Task to carry out » Tell how many lines in the data below hold the string "interactions"; give nothing but the number.

[Transcribed page contents]
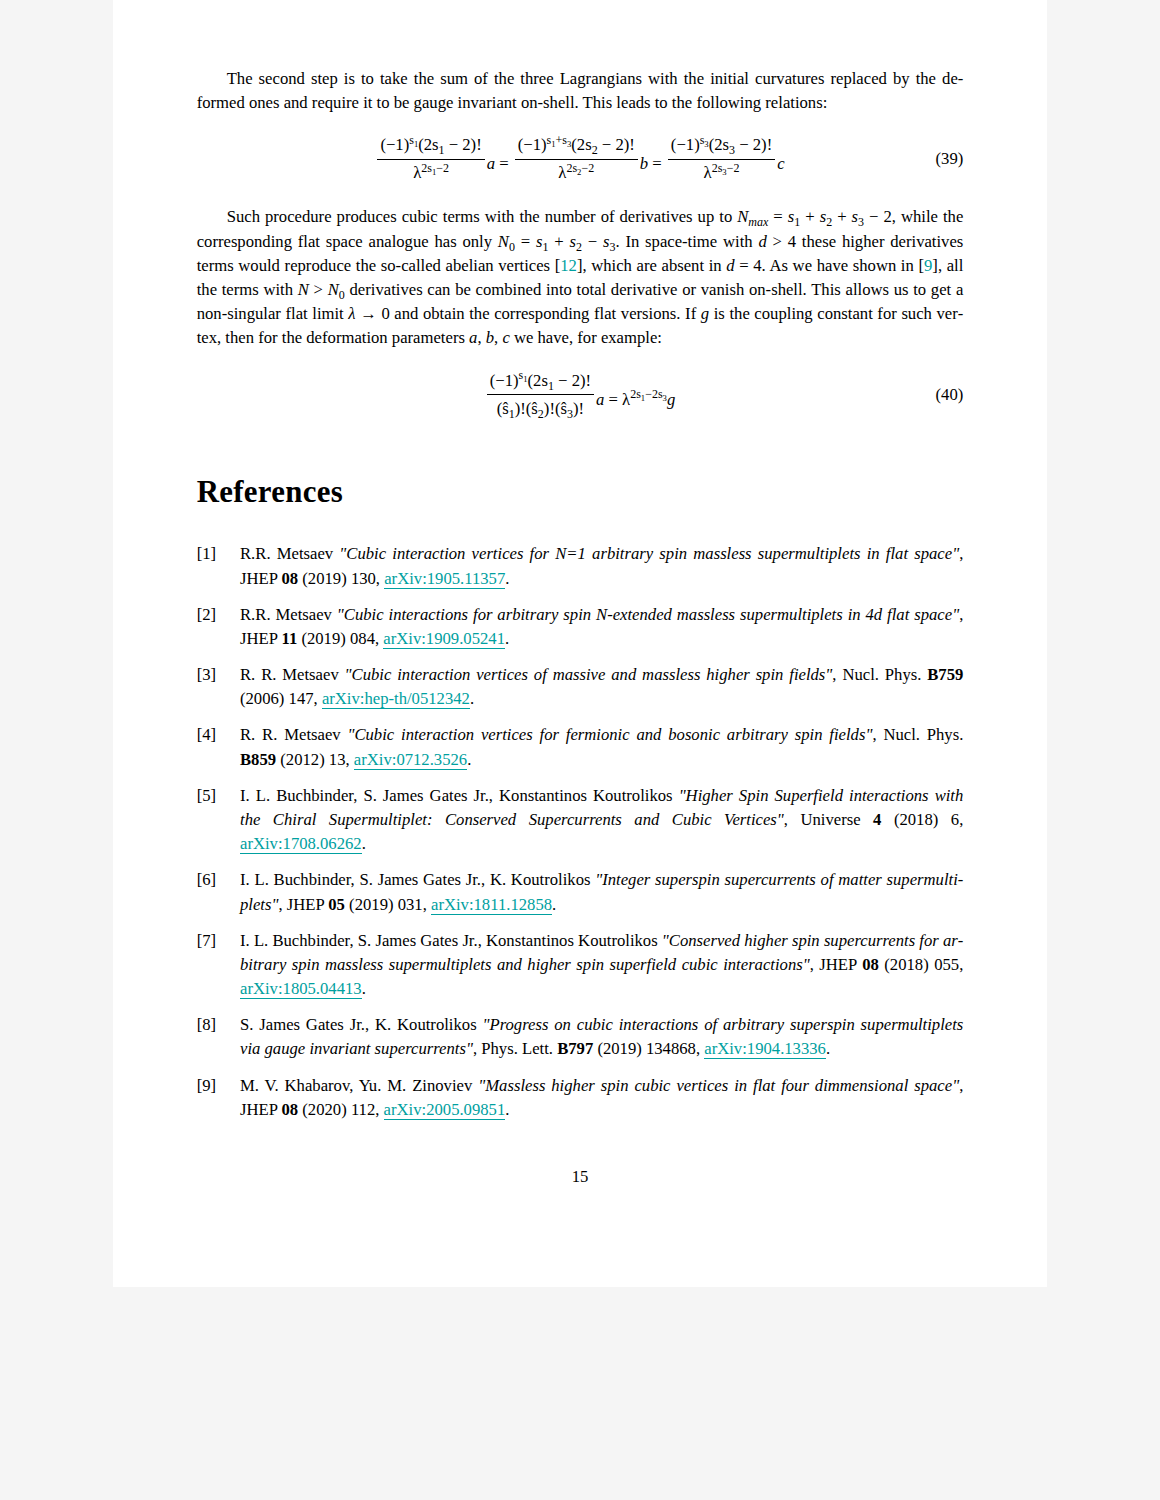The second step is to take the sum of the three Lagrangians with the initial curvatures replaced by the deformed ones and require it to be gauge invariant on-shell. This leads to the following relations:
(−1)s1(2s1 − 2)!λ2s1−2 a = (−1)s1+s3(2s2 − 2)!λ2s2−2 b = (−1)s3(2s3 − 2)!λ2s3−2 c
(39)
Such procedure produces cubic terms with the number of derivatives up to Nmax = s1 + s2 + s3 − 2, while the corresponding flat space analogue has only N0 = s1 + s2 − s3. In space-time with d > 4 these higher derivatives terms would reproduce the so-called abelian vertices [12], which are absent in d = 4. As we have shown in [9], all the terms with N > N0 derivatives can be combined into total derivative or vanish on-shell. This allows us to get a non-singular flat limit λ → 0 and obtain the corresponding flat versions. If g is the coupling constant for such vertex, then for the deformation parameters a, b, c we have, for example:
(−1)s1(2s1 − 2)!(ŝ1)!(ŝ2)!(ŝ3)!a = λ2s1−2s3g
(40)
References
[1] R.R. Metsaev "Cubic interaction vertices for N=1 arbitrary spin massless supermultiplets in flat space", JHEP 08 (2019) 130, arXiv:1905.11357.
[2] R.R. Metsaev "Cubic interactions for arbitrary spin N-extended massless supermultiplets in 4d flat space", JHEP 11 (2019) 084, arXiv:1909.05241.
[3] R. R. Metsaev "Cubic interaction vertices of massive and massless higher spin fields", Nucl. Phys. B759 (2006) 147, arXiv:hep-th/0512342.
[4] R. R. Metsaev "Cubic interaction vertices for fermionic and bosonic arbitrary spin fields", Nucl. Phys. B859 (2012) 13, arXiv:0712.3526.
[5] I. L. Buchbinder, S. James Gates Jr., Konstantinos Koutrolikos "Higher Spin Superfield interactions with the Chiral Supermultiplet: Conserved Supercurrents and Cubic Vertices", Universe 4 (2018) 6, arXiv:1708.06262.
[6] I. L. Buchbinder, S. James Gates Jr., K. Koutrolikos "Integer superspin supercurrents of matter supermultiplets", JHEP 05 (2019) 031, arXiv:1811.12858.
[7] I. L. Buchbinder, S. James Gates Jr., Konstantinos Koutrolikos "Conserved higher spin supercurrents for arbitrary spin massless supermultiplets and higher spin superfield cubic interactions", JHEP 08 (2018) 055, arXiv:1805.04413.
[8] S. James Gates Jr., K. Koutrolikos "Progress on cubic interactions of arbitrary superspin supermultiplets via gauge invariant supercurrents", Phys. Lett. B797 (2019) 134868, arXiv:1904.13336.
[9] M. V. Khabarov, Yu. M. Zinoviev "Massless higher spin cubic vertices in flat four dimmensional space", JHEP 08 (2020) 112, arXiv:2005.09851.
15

Completed exercise » 4